Gurbachan Bhullar's travelogue of America is an example of objective observation of a country about which there are a lot of prejudices. Written in an interesting style, I liked the book a lot, but was surprised with Bhullar's depiction of how Khalistanis had overtaken the Ghadar party's Stockton Gurdwara and dumped all the Ghadarite fighters’ photographs, which did not create any ripples in Punjab, even among the Leftists.

Government occupation of Yugantar Ashram – the Ghadar Party HQ in San Francisco -- not being opened daily is another shocking fact that did not seem to have bothered anyone. It should be protested strongly in my view in India and abroad by all right-thinking Punjabis and Indians.

Swarajbir's play focuses on pauperisation of  Punjab's peasantry in recent times and their fate in foreign countries, where they try to escape. Though realistic, this play is not as impactful as his earlier plays, such as Dharamguru and Krishna. 

Atamjit's play opens our eyes to the great Indian freedom fighter in Kenya-Makhan Singh, whose sacrifices were recognised even by Jomo Kenyatta, the first President of independent Kenya, but whose role was soon to be forgotten by Kenya as well as India. This play has a good look at history, but Atamjit has unnecessarily tried to undermine the character of a revolutionary by making his character overplay the Gandhian philosophy.

Nand Singh Mehta's Suhe Rahan da Safar-Trails of Red Path is neither an autobiography nor a novel. It would have been better if he had written plain memoirs of the Naxalite movement in the Bathinda area, where he was an activist. Incidentally, I was an observer during some of his narrations.

Apart from Hindi, Punjabi and English readings, I kept on practicing Urdu reading by way of Ibne Kanwal edited 'Muntakhib Ghazaliyat'. This is a collection of Urdu ghazals, from the beginning to the contemporary period.

Philosophical and Real Problem in Reading Books

The world of books is like an ocean, and no one can ever think of swimming through all the waters, yet one is always tempted to read more and more.
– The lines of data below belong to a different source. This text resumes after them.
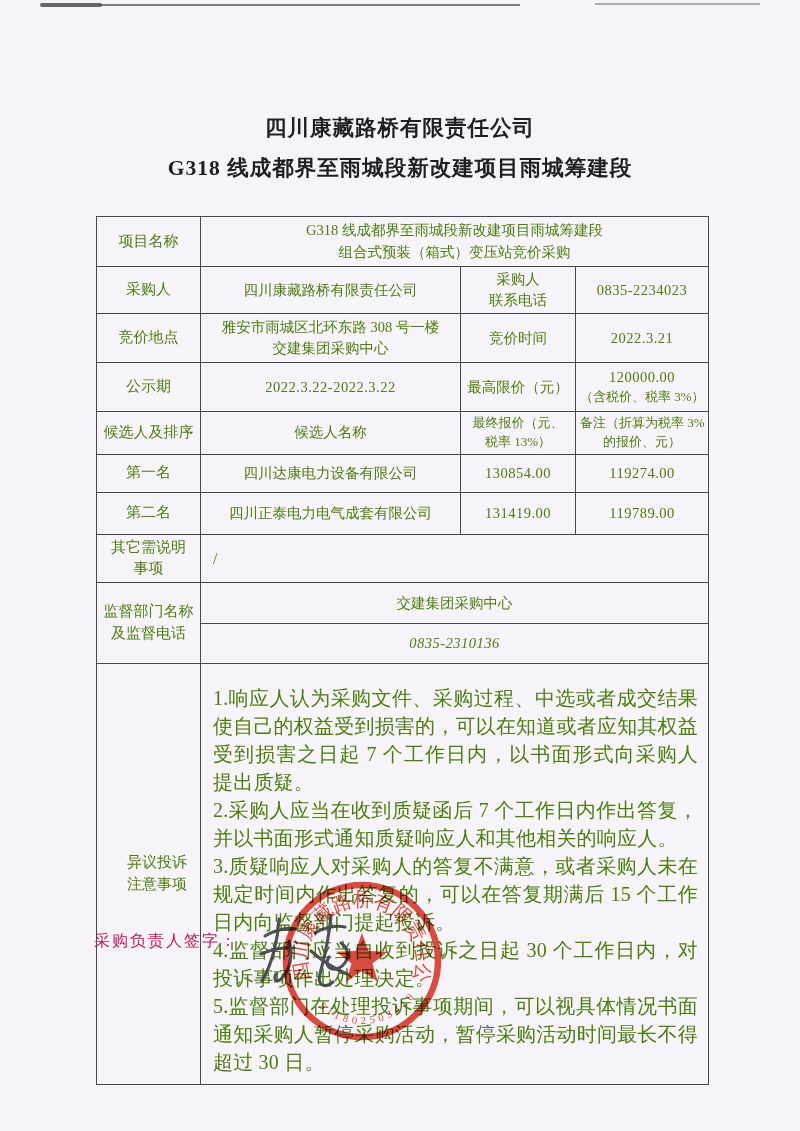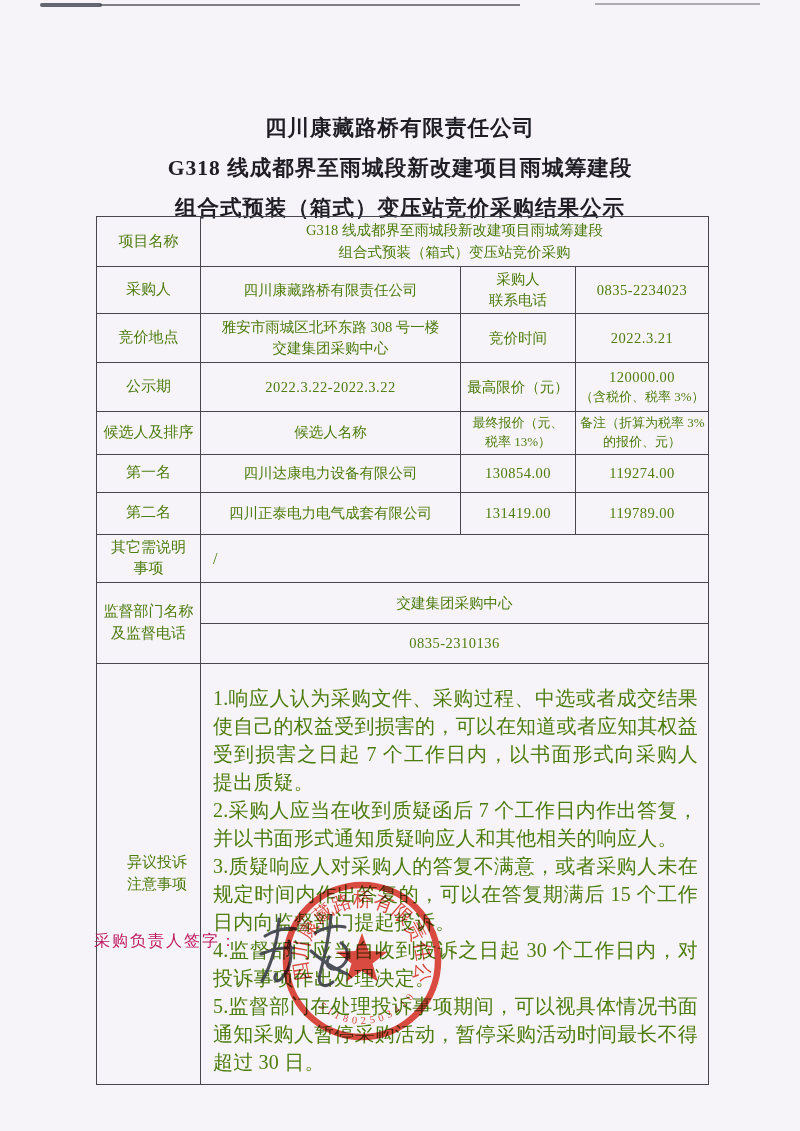"组合式预装（箱式）变压站竞价采购结果公示" div.title-line { html: <div>组合式预装（箱式）变压站竞价采购结果公示</div> -> none }
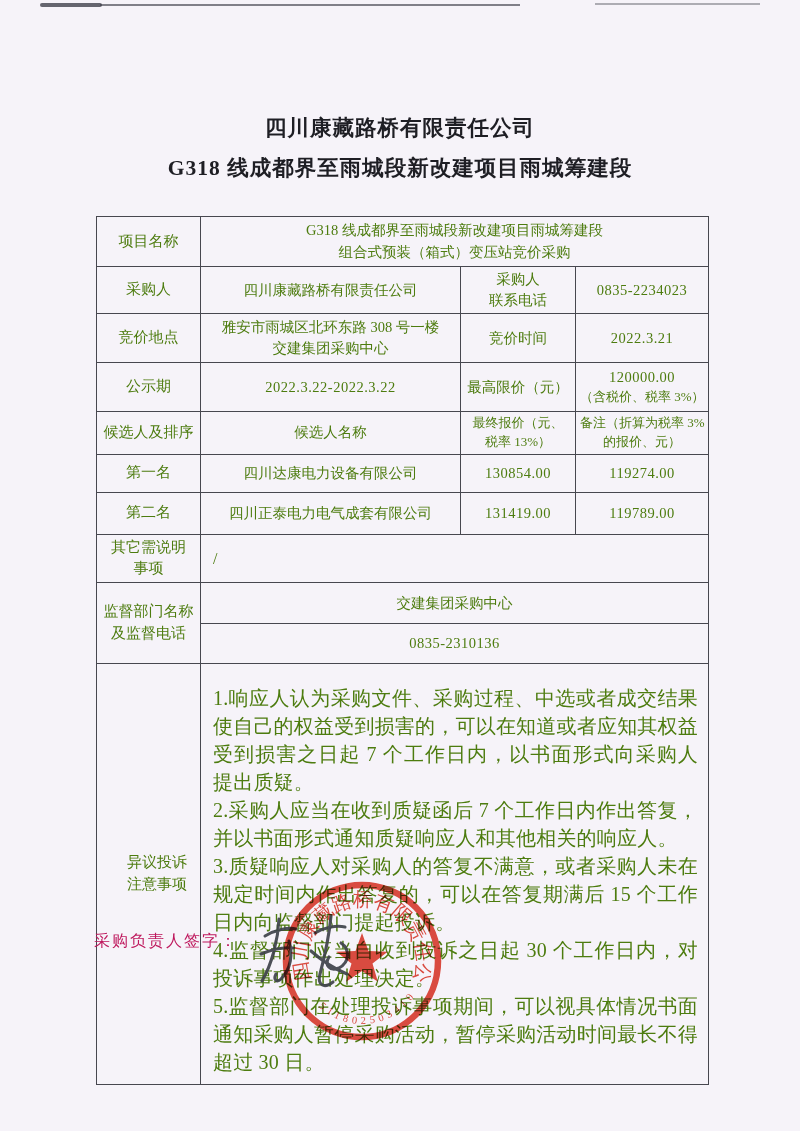"0835-2310136" .r10 td { font-style: none -> italic }
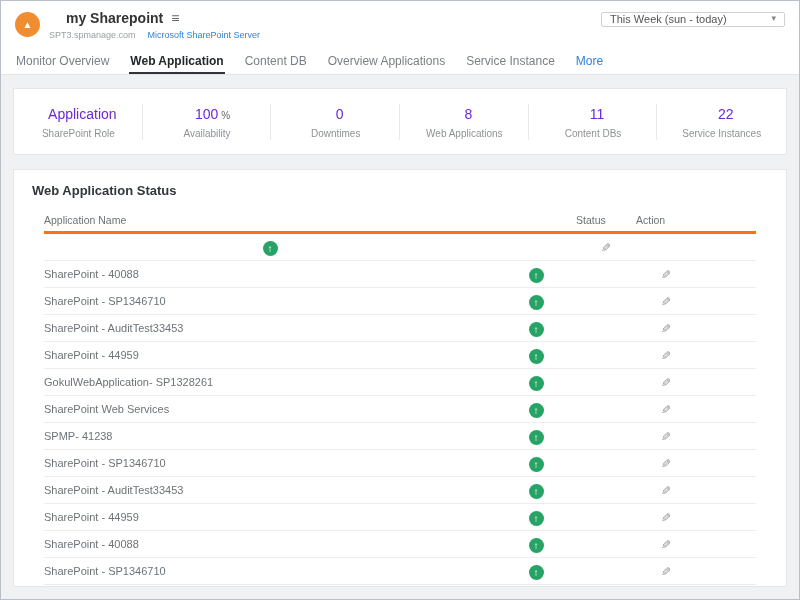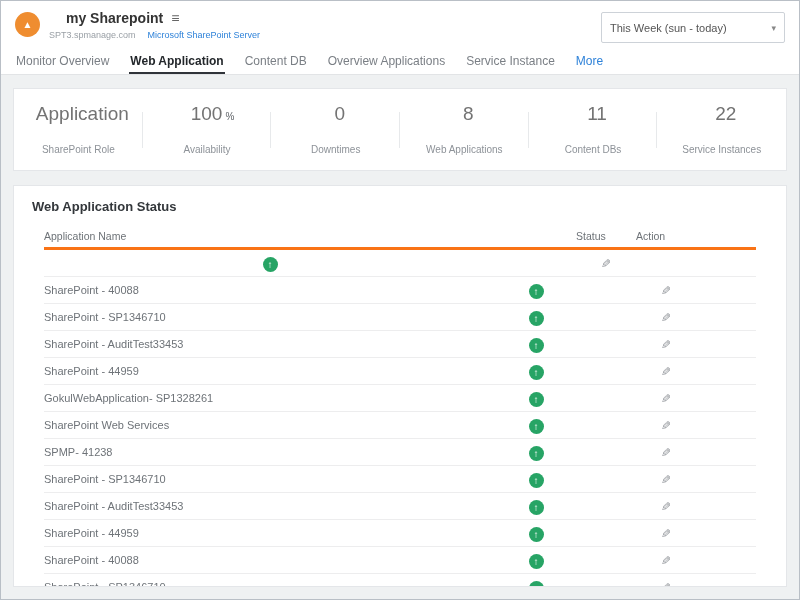"This Week (sun - today)" .time-select { align-items: center -> flex-start; height: 31px -> 15px }
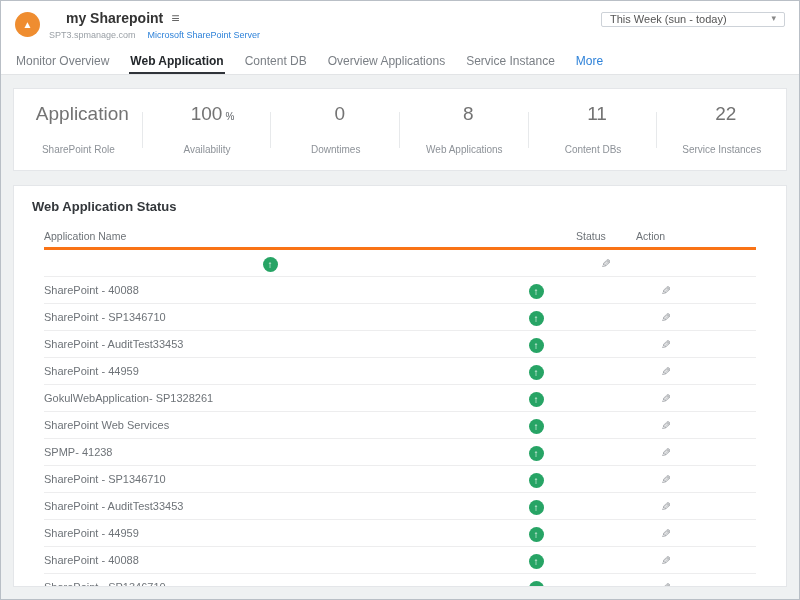"Application" .stat-value { color: #737373 -> #6d28d9; font-size: 19px -> 14px }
For academic/professional/creative writers, it becomes even more difficult to indulge in the luxury of just reading for pleasure. So, some hard choices need to be made. A reading selection has to be made. I cannot finish reading my own purchased books, even if I get 20 more years of healthy life. And I know that I will have to donate most of my books to some good libraries, if I don't want these to go waste. (I have already set up Bhagat Singh Archives and Resource Centre in Delhi Archives in 2018, and am gifting nearly 2,000 books, journals and other documents on freedom struggle)

Now I want to write on some of these books. Very few academics have interest in writing, especially on the history of the revolutionary stream of the freedom movement. It is not my academic area or study, yet I find it more attractive than my own professional area, literature. I have lost interest in fashionable and abstract theories of the academic world, whether in literature or social sciences, and just wish to record the hard facts/events of some aspects of the freedom struggle, long neglected or written in a distorted manner by vested interests.